Exercise:
Please locate every line in the data below that contains the string "Umschläge" and copy each of those lines. Matching is case-sensitive.

Items from a data source:
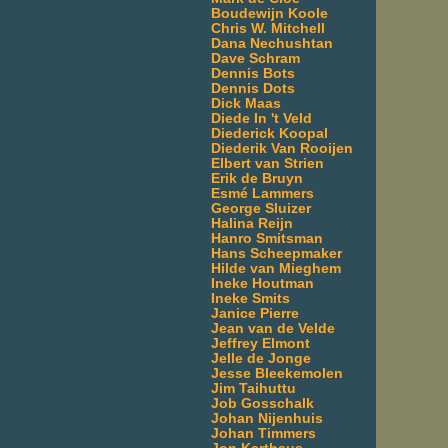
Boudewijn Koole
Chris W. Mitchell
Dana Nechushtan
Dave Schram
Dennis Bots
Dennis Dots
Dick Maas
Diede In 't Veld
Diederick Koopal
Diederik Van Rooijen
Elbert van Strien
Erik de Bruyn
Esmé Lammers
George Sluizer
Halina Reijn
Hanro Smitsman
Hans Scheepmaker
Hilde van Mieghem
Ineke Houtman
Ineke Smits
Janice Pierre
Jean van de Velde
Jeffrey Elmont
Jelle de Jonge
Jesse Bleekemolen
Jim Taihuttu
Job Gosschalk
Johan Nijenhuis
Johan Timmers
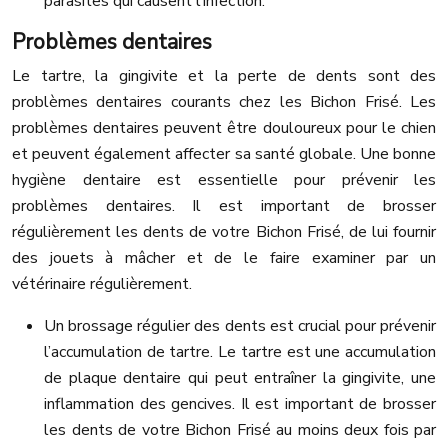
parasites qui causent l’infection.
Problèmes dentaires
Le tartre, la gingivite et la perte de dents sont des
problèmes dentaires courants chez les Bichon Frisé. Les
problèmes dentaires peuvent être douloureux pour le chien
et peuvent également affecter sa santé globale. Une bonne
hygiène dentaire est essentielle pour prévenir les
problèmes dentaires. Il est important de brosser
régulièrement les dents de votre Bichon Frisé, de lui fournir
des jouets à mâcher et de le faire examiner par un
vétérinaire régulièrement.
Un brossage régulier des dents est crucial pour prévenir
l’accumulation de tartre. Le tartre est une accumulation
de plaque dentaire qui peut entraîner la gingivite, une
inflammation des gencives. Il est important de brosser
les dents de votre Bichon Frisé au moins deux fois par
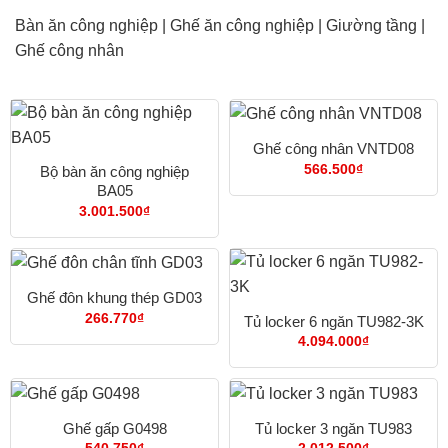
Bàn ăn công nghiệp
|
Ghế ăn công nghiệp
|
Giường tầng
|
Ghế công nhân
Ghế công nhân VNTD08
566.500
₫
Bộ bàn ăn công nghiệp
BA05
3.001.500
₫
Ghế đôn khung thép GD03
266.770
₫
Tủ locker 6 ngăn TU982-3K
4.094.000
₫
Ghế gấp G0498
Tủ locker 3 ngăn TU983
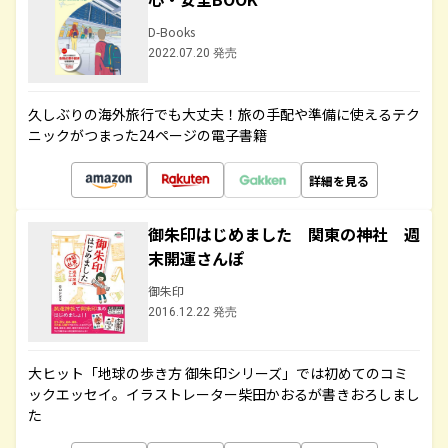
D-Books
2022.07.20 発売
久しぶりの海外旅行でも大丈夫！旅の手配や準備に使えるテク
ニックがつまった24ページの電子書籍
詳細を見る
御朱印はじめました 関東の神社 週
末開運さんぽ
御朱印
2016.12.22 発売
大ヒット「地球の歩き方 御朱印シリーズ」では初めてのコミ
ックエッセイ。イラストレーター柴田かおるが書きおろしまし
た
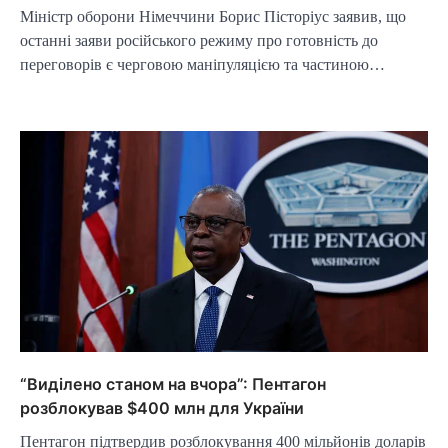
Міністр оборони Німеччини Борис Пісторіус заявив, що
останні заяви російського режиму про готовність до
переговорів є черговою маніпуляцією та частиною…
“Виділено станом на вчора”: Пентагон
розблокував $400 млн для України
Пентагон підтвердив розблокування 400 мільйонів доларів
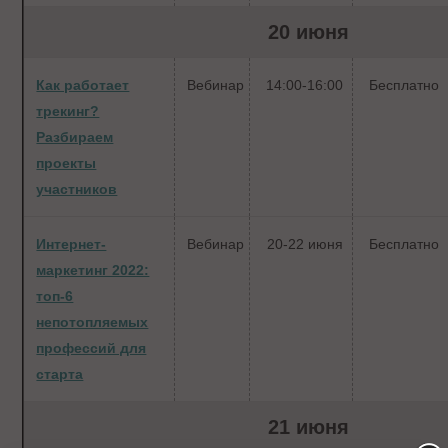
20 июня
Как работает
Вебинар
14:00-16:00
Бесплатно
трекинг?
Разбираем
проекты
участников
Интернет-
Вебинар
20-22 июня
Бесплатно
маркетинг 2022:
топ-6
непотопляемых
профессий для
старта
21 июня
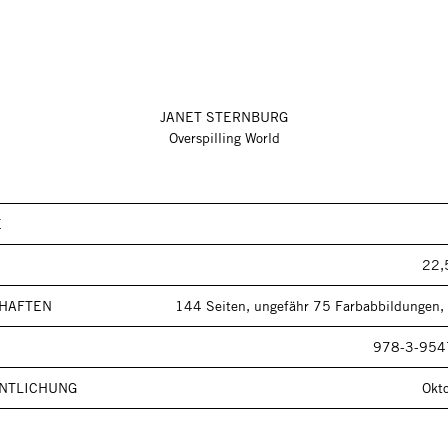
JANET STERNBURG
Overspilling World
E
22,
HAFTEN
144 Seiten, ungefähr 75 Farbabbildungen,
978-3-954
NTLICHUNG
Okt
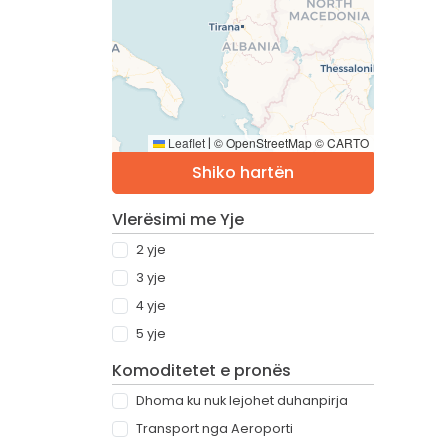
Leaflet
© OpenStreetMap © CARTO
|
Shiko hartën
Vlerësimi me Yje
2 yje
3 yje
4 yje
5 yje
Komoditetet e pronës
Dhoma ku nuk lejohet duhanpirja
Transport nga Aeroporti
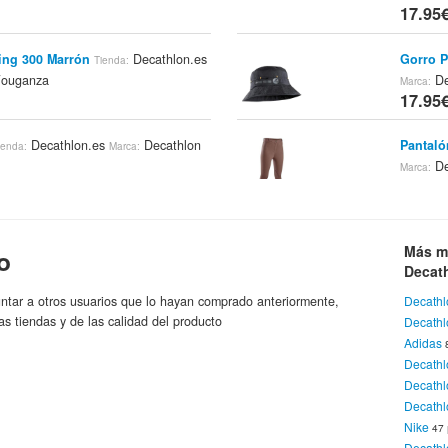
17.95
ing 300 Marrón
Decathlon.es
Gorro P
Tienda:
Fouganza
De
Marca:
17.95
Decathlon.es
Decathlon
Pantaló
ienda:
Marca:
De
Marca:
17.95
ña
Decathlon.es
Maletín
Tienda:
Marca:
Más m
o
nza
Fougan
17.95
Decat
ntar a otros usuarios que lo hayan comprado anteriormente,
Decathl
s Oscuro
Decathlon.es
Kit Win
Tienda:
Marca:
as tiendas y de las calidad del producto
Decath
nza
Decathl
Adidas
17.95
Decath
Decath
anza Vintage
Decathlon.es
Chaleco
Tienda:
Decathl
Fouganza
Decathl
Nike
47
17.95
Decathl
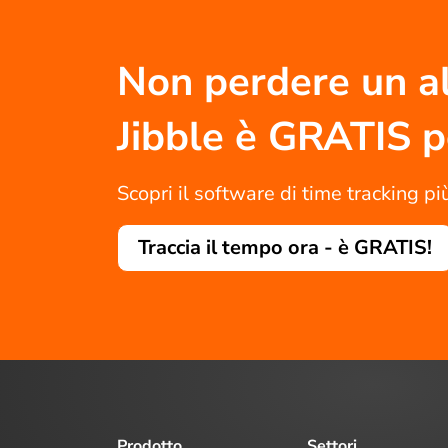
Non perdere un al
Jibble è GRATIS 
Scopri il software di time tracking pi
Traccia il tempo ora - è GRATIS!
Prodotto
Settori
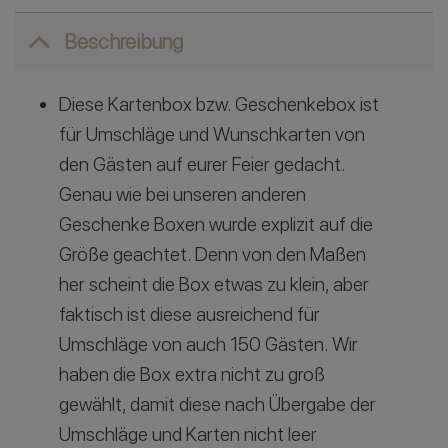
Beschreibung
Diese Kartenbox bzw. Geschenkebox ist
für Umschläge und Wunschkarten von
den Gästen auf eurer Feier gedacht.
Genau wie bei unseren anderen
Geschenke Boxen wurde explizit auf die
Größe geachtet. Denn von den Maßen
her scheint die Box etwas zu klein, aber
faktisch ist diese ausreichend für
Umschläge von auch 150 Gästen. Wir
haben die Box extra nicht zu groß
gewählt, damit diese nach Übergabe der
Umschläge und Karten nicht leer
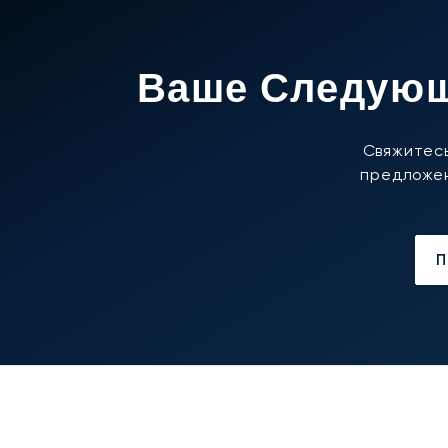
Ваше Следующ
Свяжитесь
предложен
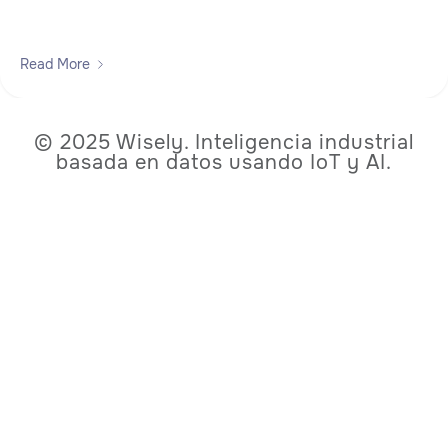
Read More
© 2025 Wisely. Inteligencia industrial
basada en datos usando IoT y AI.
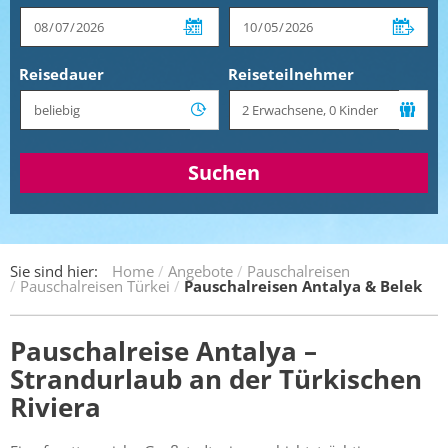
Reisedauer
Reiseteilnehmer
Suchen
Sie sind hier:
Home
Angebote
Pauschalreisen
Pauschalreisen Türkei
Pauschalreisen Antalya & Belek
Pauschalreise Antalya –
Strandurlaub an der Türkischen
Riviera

Task solution:
für Umschläge und Wunschkarten von
Umschläge von auch 150 Gästen. Wir
Umschläge und Karten nicht leer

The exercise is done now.